Der Gesetzgeber verpflichtet in § 19 I das Bundesamt für Justiz, eine Stelle für externe Meldungen einzurichten. Die externe Meldestelle des Bundes ist gem. § 19 IV für jeden Hinweis im Sinne des Gesetzes zuständig, sofern nicht gem. §§ 20 – 23 die besondere Zuständigkeit einer anderen externen Meldestelle angeordnet wird. Gem. § 24 III müssen die externen Meldestellen in „einem gesonderten, leicht erkennbaren und leicht zugänglichen Abschnitt ihres Internetauftritts“ die Voraussetzungen für den Schutz nach Maßgabe des Hinweisgeberschutzgesetzes und u.a.  auch ihre Erreichbarkeit veröffentlichen. Die externen Meldestellen können gem. § 29 I nach pflichtgemäßem Ermessen Auskünfte von den betroffenen natürlichen Personen, von dem betroffenen Beschäftigungsgeber, von Dritten sowie von Behörden verlangen.

Als weitere Folgemaßnahmen kommen gem. § 29 II u.a. noch in Betracht,

  • die hinweisgebende Person an andere zuständige Stellen zu verweisen,
  • das Verfahren aus Mangel an Beweisen abzuschließen oder
  • das Verfahren an eine zuständige Behörde zwecks weiterer Untersuchungen abzugeben.  

Beschäftigungsgeber mit jeweils in der Regel mindestens 50 Beschäftigten haben gem. § 12 I die Pflicht, eine Stelle für interne Meldungen einzurichten und zu betreiben, an die sich Beschäftigte wenden können. Diese interne Meldestelle steht dem Hinweisgeber dann zusätzlich zur externen Meldestelle zur Verfügung.

Gem. § 7 I kann die hinweisgebende Person wählen, an welche Stelle sie sich wenden möchte.

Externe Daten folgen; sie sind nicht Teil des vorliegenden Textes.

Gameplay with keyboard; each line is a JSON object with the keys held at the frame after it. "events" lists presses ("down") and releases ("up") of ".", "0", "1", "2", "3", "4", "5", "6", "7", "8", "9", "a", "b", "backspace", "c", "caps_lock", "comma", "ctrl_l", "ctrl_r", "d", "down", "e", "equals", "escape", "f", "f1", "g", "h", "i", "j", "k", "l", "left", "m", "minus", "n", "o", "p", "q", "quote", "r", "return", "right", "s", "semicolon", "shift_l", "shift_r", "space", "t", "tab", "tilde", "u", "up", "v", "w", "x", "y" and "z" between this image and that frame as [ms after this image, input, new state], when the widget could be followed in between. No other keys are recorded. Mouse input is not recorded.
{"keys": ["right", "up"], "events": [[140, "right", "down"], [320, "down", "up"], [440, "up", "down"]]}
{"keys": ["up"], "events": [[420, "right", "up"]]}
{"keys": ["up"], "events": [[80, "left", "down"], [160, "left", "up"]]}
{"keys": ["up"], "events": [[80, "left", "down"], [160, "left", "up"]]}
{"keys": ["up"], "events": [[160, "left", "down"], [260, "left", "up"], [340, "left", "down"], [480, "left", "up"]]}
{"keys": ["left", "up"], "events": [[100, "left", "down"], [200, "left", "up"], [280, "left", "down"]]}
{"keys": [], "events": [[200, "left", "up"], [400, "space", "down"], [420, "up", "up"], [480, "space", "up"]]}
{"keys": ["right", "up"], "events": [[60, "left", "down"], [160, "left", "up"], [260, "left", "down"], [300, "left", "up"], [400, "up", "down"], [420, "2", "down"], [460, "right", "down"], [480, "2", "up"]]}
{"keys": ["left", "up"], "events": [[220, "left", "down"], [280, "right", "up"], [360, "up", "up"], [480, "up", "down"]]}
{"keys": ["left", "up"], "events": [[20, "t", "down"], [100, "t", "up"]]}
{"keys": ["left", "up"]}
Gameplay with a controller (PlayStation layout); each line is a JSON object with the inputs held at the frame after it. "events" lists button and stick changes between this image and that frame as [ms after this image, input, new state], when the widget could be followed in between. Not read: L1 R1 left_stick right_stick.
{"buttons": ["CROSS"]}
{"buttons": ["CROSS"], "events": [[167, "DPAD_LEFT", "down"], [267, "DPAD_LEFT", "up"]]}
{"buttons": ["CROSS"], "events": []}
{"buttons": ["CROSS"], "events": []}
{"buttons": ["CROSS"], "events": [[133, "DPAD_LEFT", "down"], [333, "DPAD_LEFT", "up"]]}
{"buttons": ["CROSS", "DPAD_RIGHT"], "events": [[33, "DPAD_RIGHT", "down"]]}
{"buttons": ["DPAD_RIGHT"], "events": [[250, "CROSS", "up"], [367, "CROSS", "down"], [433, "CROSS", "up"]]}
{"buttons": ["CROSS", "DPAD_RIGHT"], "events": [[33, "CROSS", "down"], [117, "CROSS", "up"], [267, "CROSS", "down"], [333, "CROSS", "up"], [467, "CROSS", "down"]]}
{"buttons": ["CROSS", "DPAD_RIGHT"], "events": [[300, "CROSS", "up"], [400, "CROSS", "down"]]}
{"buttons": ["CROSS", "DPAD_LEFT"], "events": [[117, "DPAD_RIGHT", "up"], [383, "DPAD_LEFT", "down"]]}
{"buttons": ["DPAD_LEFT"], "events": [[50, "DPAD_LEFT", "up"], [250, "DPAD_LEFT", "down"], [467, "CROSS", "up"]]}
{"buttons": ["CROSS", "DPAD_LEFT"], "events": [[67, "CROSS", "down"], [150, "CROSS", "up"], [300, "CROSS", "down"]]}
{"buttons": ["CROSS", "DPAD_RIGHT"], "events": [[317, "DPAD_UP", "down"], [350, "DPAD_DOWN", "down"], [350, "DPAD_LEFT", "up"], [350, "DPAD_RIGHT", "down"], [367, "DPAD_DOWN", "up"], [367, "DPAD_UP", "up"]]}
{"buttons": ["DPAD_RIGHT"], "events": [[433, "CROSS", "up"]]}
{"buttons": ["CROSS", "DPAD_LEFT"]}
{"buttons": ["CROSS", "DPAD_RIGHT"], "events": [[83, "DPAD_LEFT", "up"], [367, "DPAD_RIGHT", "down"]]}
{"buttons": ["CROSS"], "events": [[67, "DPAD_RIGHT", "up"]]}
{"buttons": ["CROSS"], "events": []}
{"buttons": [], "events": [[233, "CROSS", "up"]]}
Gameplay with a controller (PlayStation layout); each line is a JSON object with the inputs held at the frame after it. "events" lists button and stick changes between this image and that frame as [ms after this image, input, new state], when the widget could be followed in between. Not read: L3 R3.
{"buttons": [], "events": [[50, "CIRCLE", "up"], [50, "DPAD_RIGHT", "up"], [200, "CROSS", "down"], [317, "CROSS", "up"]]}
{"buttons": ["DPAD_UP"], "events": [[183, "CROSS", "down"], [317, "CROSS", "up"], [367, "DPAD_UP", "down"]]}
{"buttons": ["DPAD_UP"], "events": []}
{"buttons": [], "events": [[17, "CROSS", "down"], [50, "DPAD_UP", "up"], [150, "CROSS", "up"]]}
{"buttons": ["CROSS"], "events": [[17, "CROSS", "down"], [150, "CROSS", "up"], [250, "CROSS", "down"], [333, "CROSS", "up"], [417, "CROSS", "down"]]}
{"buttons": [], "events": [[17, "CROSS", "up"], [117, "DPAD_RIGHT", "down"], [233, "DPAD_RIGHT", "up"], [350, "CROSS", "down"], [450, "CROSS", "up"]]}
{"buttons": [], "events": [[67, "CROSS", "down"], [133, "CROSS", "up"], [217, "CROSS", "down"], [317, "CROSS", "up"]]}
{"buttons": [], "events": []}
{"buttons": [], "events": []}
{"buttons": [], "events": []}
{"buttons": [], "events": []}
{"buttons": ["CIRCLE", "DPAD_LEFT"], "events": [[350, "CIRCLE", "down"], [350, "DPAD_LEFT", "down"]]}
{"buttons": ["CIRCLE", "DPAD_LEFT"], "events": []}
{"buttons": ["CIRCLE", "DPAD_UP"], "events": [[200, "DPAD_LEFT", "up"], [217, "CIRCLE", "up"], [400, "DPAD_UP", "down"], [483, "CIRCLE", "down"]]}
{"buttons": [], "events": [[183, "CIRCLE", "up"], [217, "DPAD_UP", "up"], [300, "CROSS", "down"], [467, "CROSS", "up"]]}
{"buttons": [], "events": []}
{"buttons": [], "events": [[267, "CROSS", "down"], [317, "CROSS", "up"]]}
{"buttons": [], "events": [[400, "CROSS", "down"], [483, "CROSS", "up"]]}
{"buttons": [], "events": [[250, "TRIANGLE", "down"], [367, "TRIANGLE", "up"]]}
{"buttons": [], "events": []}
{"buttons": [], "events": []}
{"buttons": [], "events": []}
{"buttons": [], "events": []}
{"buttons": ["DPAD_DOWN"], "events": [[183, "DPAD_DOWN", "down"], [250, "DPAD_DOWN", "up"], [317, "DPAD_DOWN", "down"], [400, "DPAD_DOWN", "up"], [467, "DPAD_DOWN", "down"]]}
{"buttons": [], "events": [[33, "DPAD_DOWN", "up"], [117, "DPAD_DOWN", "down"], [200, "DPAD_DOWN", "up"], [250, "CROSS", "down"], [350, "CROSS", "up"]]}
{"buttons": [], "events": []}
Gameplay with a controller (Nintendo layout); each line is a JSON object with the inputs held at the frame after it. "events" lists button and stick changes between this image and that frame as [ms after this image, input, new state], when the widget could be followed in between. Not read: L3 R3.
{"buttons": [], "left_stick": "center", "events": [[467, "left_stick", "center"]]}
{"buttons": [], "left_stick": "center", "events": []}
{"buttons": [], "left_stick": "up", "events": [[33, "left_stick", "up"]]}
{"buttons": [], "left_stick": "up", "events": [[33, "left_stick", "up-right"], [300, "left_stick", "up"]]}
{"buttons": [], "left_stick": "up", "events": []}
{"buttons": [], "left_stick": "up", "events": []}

Interne Meldestellen müssen gem. § 16 Meldungen in mündlicher oder in Textform – z.B. schriftlich oder per E-Mail – ermöglichen. Mündliche Meldungen müssen per Telefon oder mittels einer anderen Art der Sprachübermittlung möglich sein. Auf Wunsch der hinweisgebenden Person muss es auch möglich sein, innerhalb eines angemessenen Zeitraums Hinweise in einem persönlichen Treffen zu besprechen.  Mit Einwilligung der hinweisgebenden Person kann die Zusammenkunft auch im Wege der Bild- und Tonübertragung erfolgen.

Gem. § 16 I sollte – nicht: muss - die interne Meldestelle auch anonym eingehende Meldungen bearbeiten. Es besteht keine Verpflichtung, die Meldekanäle so auszugestalten, dass die Abgabe anonymer Meldungen möglich ist.  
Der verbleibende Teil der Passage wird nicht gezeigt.